November 2nd, 2011
01:03 PM ET
Despite landing on top on Monday's "Dancing With the Stars," Ricki Lake swears she's the dance competition's underdog.
"I'm just really glad I'm still in it," Lake told CNN ahead of Monday night's show. "I think the war hero [J.R. Martinez] is going to be very tough to beat. Not only is he a great guy, he’s one of the most resilient people I’ve ever met in my life and he has a smile that lights up the world. And he’s a natural born dancer."
Lake had been busy prepping for the paso doble routine with her acclaimed "DWTS" partner Derek Hough, but that's far from all the 43-year-old star has going on at the moment.

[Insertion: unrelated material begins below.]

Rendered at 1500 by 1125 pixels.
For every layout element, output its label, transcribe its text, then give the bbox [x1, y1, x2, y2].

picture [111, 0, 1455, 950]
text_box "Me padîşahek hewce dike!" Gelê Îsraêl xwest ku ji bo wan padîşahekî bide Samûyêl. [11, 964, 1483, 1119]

The actress/talk show host/reality star and documentary EP has added another film to her resume: “More Business of Being Born," which will be released on DVD November 8.
“More Business” is the aptly titled follow-up to her 2008 documentary, “The Business of Being Born,” which explored delivery options and the status of the maternity care system.
But, Lake tells CNN, she and her team “felt like with the first film there were still unanswered questions, simple questions like what’s a doula, what’s the difference between a doula and a midwife, what’s a VBAC [vaginal birth after cesarean], and all these things we couldn’t answer in an 85 minute film."
So Lake found herself behind the camera as an executive producer once again, along with her director, Abby Epstein.
“The first film was the most personal project ever, I paid for it myself. I never even came close to breaking even. These projects are not about making money or paying my mortgage, it’s because I believe in the subject matter,” she says. “We didn't take a salary - everyone joined forces and we worked on it for two and a half years, interviewing amazing high profile women with their incredible empowering, positive birth stories."
Including the personal stories from Lake's fellow celebs, which are told on the "Special Deliveries" portion of the documentary that intends to offer inspiration to expectant parents. "We found there was this real support out there," Lake says, "and I’m so grateful to all the women who have come forward like Alanis Morissette, Gisele Bundchen, Christy Turlington and Cindy Crawford.”
Balancing her documentary with her upcoming talk show as well as “DWTS” has been “crazy,” Lake admits.
“It’s truly probably one of the craziest times in my career. I have two sons and I barely see them, but I’m getting by. I can see the light at the end of the tunnel,” she says.
And there is an upside: At the very least, she’s having fun.
“I’m enjoying this tremendously,” she says of her “DWTS” experience. “It’s an incredible opportunity, and I’m really grateful. My body is beat up, I look like a Dalmatian, and I have so many bruises on my body it’s like I’m spotted. But I’m getting through, and I love it.”
As for getting ready for “The Ricki Lake Show,” scheduled to debut next year, Lake says they’ve shot a pilot and they’ve built the set, which is designed to be more like a living room so that it’s a more inclusive environment.
"Probably one of my greatest gifts and my biggest flaws is that I’m an open book. Sometimes, loved ones around me probably wish I didn’t put it all out there, but I feel like being authentic is what I owe the audience that has been so loyal and used to watch me and hopefully will continue to watch me through this new incarnation,” Lake says.
“I’ve evolved. I’ve grown up,” she continues. “That cliché of when you turn 40 you know who you are, that was absolutely true for me. I think I’m going to be better this time around, I feel like I’ve learned so much more, the life experience that I’ve had in the last eight years since I’ve been off the air has just been a big learning experience that will make me a better host, I think.”